(Annotated region listings)
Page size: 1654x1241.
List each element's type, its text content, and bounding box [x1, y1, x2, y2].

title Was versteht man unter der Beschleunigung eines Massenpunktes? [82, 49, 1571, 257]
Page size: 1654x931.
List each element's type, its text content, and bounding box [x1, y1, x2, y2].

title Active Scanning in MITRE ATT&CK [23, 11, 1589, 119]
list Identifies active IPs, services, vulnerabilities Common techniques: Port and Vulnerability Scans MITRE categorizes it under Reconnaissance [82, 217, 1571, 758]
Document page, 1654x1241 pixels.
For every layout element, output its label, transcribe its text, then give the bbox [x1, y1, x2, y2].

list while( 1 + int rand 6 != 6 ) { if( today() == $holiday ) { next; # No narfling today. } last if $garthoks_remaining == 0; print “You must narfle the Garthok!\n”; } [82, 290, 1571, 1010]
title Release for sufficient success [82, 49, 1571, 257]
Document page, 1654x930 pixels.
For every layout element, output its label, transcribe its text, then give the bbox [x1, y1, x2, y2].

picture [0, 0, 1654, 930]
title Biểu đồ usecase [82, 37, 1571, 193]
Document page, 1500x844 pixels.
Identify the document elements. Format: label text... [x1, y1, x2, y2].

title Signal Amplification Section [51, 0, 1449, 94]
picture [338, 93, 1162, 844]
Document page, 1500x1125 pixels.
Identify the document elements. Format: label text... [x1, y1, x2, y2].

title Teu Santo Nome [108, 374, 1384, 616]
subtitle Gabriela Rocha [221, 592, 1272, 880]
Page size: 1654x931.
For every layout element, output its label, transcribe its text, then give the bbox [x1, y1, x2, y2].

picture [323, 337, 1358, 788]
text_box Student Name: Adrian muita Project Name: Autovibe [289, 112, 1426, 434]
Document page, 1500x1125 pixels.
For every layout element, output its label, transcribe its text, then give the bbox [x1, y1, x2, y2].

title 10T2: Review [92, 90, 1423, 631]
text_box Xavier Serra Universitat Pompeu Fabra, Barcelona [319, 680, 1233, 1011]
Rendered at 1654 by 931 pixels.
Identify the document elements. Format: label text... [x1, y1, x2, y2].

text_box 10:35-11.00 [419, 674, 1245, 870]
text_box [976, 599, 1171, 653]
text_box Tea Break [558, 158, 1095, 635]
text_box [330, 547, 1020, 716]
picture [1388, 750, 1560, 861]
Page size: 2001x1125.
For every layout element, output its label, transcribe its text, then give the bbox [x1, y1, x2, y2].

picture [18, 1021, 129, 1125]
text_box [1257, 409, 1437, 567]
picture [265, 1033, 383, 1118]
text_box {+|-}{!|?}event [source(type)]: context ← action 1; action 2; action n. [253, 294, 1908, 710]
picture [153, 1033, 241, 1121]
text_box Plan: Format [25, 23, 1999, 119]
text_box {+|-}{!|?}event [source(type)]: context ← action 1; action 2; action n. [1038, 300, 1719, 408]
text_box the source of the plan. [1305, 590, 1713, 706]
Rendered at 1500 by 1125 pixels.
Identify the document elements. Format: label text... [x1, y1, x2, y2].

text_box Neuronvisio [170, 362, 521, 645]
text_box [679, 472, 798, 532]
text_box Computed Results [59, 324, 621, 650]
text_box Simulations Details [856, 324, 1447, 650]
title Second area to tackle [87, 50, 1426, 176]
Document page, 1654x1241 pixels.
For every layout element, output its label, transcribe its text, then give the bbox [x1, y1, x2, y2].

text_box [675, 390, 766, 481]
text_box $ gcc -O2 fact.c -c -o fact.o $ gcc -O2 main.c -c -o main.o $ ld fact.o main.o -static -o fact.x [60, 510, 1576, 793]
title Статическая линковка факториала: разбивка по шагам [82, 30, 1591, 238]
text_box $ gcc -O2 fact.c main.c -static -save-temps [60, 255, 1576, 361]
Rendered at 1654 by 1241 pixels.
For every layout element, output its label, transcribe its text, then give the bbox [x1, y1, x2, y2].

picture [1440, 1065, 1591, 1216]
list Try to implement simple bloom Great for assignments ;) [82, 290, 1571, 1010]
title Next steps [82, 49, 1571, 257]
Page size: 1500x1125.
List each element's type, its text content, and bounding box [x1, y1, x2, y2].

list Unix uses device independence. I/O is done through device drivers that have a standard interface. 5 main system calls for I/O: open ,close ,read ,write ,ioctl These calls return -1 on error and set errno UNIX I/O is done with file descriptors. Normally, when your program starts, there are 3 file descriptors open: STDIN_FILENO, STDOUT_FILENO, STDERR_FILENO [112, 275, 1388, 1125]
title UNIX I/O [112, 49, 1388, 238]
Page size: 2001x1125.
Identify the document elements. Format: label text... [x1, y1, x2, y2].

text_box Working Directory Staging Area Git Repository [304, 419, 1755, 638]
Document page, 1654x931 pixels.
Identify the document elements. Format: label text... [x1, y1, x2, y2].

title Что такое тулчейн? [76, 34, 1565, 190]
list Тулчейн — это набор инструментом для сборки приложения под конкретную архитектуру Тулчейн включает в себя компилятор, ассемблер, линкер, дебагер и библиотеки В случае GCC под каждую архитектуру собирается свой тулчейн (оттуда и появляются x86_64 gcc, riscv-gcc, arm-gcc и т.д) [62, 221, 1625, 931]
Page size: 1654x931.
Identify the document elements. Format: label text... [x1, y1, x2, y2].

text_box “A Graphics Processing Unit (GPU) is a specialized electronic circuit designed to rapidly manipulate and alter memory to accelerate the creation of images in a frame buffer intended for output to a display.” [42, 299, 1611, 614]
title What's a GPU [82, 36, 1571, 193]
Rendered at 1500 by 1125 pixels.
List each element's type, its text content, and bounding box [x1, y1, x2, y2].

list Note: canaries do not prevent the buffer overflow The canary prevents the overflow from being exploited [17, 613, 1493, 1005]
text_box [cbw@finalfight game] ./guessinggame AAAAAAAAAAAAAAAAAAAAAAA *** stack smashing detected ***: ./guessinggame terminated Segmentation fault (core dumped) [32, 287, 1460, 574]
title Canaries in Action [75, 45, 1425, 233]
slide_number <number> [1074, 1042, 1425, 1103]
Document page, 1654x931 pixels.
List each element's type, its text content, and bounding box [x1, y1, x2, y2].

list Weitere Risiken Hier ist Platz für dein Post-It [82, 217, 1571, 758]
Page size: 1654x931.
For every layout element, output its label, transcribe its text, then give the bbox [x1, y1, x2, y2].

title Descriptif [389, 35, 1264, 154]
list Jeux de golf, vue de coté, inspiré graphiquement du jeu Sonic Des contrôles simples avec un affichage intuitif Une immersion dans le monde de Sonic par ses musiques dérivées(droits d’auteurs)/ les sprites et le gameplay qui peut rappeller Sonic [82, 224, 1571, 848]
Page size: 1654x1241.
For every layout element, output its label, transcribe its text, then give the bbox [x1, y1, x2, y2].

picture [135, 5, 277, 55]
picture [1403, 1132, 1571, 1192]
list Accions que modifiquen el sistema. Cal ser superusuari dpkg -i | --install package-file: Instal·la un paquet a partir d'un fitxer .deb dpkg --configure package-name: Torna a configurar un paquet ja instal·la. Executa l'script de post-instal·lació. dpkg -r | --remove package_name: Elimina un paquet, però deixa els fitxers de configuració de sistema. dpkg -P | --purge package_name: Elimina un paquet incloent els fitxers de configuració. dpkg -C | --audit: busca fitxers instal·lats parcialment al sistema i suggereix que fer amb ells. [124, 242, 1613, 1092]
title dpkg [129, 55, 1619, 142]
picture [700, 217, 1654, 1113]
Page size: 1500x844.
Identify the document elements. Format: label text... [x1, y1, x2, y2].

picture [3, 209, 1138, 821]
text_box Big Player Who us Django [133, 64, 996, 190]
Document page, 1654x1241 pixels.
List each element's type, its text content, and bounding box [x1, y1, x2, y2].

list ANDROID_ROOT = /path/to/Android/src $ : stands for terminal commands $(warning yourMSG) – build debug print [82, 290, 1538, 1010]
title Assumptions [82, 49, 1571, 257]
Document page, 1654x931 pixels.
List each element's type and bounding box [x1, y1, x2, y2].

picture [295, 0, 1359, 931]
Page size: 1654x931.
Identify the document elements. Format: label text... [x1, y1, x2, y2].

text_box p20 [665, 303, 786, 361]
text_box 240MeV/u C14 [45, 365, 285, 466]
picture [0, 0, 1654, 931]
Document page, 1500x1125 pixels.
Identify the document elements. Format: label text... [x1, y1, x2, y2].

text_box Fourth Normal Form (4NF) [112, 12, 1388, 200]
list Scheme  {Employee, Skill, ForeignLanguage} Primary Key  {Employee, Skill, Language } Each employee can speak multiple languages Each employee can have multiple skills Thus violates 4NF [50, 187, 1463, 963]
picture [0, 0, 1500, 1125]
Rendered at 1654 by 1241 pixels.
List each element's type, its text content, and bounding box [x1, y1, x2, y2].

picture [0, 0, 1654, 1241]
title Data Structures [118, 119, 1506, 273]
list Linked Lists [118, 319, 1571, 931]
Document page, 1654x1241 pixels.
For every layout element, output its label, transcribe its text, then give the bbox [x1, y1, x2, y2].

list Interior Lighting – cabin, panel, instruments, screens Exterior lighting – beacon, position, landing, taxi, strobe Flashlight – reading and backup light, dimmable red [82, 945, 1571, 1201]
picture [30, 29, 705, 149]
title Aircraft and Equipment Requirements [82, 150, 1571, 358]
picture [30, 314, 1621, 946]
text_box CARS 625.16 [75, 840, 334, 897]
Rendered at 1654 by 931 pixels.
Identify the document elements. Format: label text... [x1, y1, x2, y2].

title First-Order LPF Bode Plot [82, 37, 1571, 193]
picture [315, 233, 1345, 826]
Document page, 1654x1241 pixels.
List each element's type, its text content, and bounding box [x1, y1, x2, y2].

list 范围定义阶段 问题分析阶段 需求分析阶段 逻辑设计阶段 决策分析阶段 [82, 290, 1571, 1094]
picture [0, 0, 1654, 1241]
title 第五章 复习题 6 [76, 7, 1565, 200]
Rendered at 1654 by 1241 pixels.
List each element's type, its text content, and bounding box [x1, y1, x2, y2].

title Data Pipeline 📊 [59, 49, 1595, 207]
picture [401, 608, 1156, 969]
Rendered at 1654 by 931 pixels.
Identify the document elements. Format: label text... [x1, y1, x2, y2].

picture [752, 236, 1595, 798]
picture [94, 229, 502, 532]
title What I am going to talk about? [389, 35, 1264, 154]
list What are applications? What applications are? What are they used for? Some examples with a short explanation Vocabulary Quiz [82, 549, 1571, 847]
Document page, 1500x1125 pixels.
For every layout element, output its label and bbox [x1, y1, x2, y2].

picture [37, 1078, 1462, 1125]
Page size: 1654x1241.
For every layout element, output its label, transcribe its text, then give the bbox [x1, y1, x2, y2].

Given task.
Copy the lines of the records from the line containing "Page size: 1500x844." through the line containing "picture [0, 0, 1654, 931]", including both of those lines, and keep every character unchanged.

Full solution.
Page size: 1500x844.
Identify the document elements. Format: label text... [x1, y1, x2, y2].

picture [3, 209, 1138, 821]
text_box Big Player Who us Django [133, 64, 996, 190]
Document page, 1654x1241 pixels.
List each element's type, its text content, and bounding box [x1, y1, x2, y2].

list ANDROID_ROOT = /path/to/Android/src $ : stands for terminal commands $(warning yourMSG) – build debug print [82, 290, 1538, 1010]
title Assumptions [82, 49, 1571, 257]
Document page, 1654x931 pixels.
List each element's type and bounding box [x1, y1, x2, y2].

picture [295, 0, 1359, 931]
Page size: 1654x931.
Identify the document elements. Format: label text... [x1, y1, x2, y2].

text_box p20 [665, 303, 786, 361]
text_box 240MeV/u C14 [45, 365, 285, 466]
picture [0, 0, 1654, 931]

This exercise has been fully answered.